Locate each line below that contains the string "offsetDistance" and copy those lines out in full.

### Information supplied

==*==

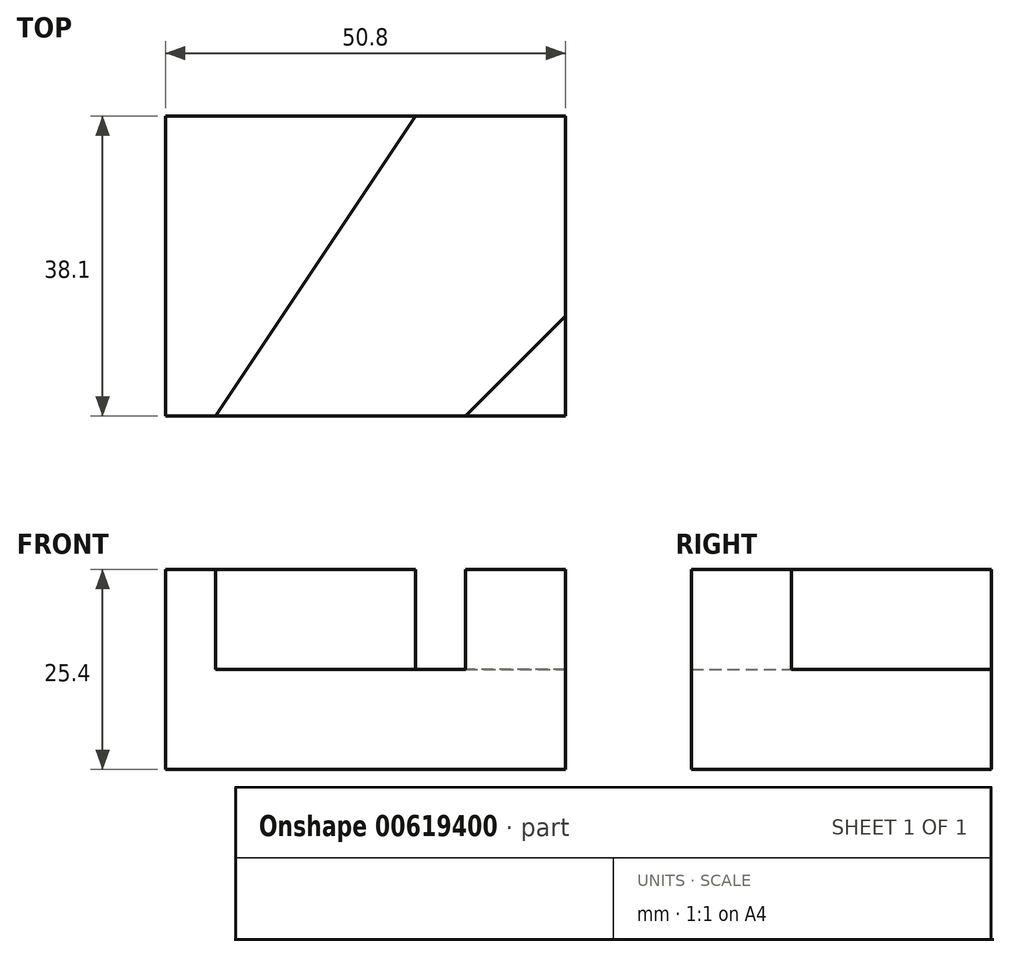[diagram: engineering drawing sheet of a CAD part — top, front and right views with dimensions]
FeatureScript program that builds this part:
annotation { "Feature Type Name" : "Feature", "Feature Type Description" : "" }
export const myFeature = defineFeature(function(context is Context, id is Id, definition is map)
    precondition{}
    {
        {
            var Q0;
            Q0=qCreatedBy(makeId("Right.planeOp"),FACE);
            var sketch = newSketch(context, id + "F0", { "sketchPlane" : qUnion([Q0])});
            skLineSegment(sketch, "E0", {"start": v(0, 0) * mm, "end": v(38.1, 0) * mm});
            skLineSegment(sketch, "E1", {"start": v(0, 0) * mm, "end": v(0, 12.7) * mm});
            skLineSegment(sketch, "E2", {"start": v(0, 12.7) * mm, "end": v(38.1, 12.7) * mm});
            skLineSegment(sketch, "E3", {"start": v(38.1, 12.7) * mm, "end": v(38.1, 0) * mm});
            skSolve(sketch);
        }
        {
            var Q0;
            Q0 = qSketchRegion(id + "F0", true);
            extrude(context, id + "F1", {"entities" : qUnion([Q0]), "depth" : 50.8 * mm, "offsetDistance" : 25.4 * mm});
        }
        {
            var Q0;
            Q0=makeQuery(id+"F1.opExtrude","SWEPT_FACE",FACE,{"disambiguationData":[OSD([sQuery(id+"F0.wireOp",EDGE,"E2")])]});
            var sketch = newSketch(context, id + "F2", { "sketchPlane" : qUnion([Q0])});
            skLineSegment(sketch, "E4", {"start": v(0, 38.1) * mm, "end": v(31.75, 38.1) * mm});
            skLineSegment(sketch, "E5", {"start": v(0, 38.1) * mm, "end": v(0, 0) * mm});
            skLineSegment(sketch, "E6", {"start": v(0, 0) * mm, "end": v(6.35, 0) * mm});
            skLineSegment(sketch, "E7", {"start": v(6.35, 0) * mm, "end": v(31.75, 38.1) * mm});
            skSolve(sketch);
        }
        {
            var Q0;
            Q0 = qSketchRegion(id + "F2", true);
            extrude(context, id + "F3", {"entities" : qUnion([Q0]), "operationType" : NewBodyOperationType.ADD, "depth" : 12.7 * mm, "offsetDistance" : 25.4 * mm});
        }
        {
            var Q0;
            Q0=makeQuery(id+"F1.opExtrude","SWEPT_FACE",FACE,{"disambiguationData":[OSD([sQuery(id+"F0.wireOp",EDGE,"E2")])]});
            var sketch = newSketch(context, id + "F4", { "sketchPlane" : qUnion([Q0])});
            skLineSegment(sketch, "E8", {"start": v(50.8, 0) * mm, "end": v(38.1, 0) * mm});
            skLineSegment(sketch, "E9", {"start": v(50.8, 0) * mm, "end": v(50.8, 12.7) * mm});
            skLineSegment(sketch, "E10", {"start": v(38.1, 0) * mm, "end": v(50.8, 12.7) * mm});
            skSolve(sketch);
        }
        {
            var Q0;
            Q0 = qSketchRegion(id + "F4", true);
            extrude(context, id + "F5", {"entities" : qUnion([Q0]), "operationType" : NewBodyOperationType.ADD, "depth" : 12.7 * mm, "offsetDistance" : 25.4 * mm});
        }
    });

==*==

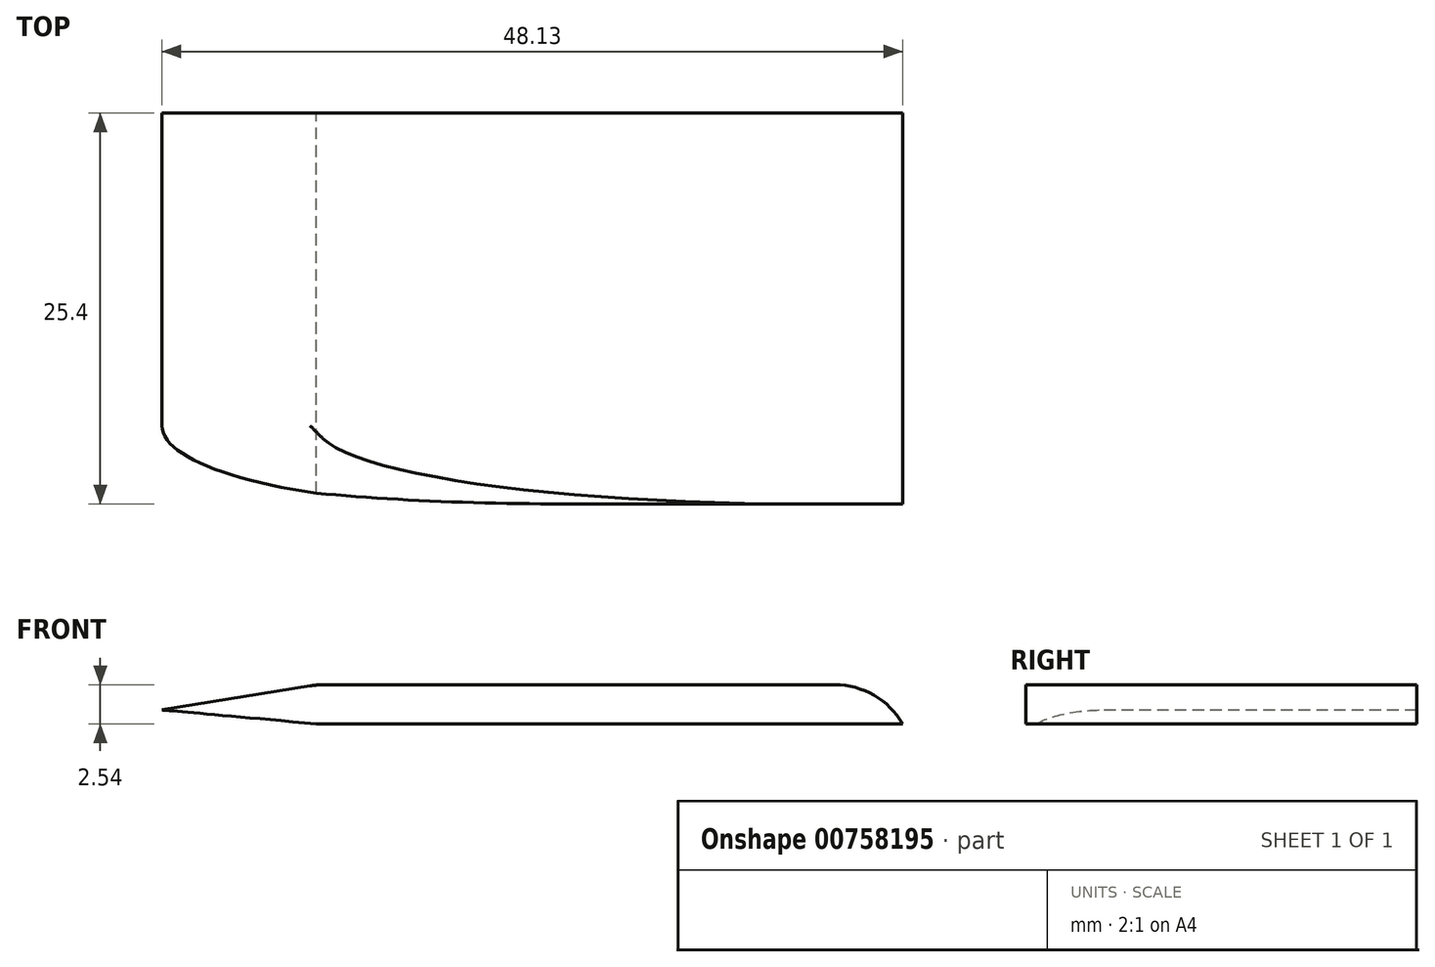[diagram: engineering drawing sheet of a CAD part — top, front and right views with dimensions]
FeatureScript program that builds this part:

==*==

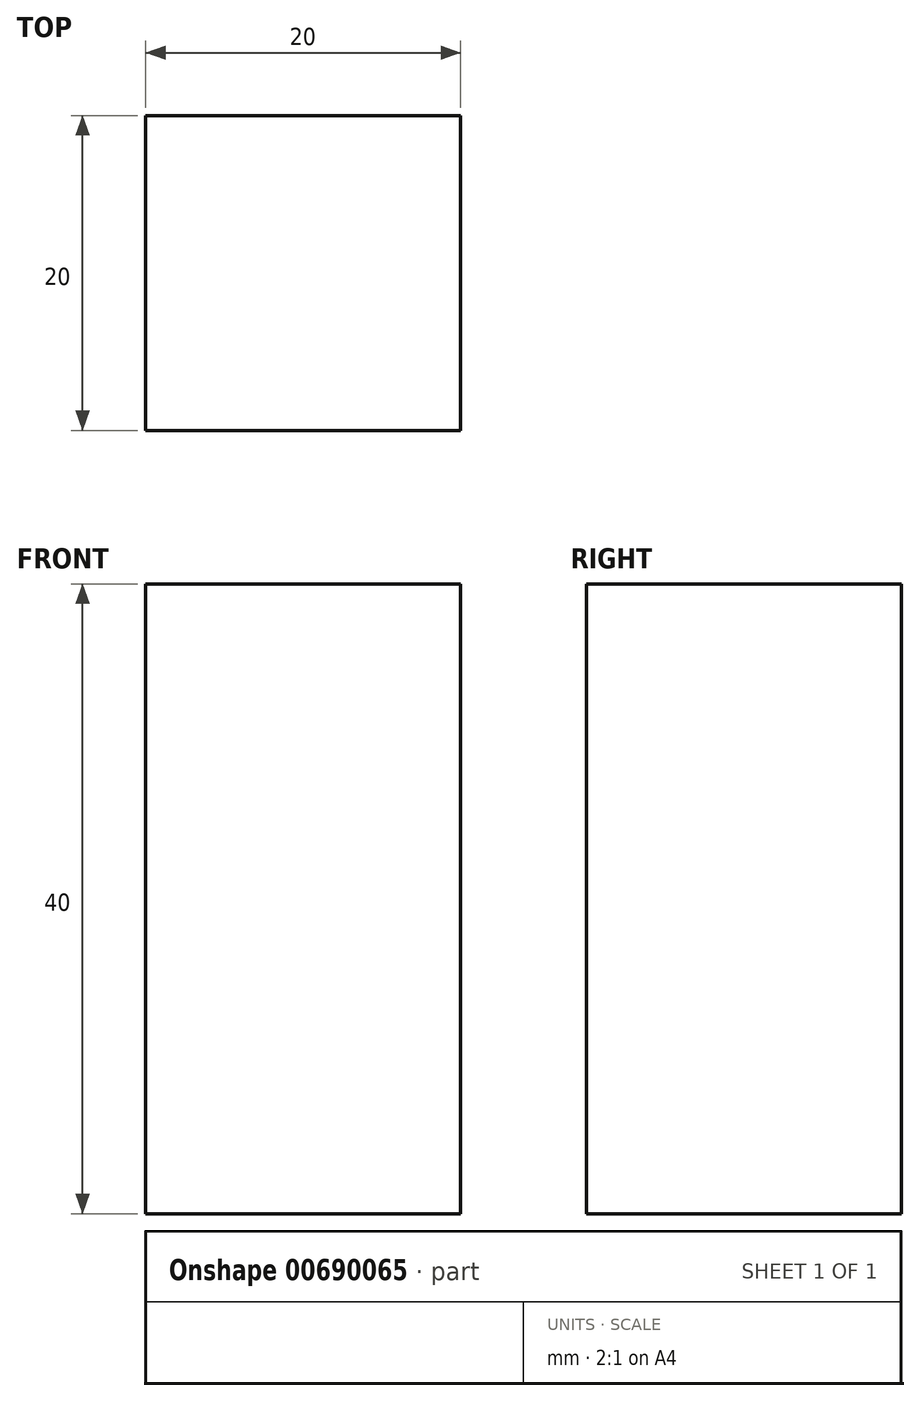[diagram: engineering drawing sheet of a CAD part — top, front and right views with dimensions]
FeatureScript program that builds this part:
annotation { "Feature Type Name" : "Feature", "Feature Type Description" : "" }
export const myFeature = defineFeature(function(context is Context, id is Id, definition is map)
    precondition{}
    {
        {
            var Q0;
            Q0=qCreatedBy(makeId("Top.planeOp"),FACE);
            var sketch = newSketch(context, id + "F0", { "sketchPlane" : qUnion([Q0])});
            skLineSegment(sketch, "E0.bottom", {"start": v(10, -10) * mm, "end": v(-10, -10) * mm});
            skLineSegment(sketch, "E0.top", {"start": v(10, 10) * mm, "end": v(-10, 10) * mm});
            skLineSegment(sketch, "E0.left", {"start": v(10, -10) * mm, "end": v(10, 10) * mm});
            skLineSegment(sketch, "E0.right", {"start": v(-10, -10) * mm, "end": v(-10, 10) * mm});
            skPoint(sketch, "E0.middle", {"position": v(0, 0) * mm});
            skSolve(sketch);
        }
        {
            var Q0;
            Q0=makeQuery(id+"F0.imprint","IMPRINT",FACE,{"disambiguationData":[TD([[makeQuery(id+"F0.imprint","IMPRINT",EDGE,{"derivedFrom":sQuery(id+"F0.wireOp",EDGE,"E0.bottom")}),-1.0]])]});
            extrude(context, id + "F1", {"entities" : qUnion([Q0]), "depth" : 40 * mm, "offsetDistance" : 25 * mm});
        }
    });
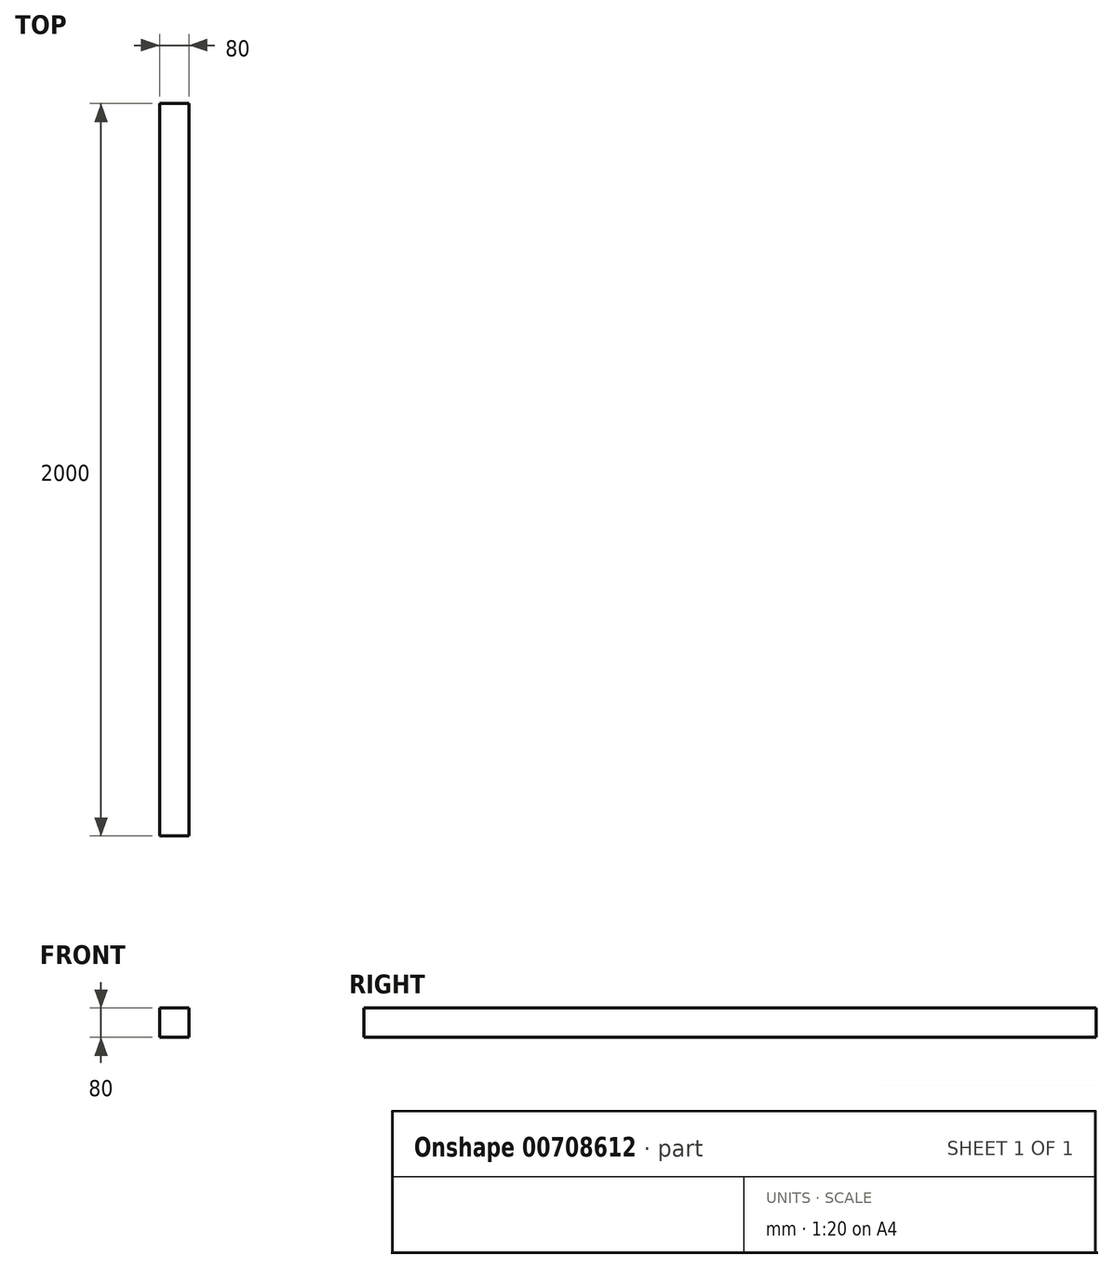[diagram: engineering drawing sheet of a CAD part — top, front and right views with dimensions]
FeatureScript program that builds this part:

==*==

### Solution to this task
            extrude(context, id + "F1", {"entities" : qUnion([Q0]), "depth" : 50.8 * mm, "offsetDistance" : 25.4 * mm});
            extrude(context, id + "F3", {"entities" : qUnion([Q0]), "operationType" : NewBodyOperationType.ADD, "depth" : 12.7 * mm, "offsetDistance" : 25.4 * mm});
            extrude(context, id + "F5", {"entities" : qUnion([Q0]), "operationType" : NewBodyOperationType.ADD, "depth" : 12.7 * mm, "offsetDistance" : 25.4 * mm});
            extrude(context, id + "F1", {"entities" : qUnion([Q0]), "depth" : 40 * mm, "offsetDistance" : 25 * mm});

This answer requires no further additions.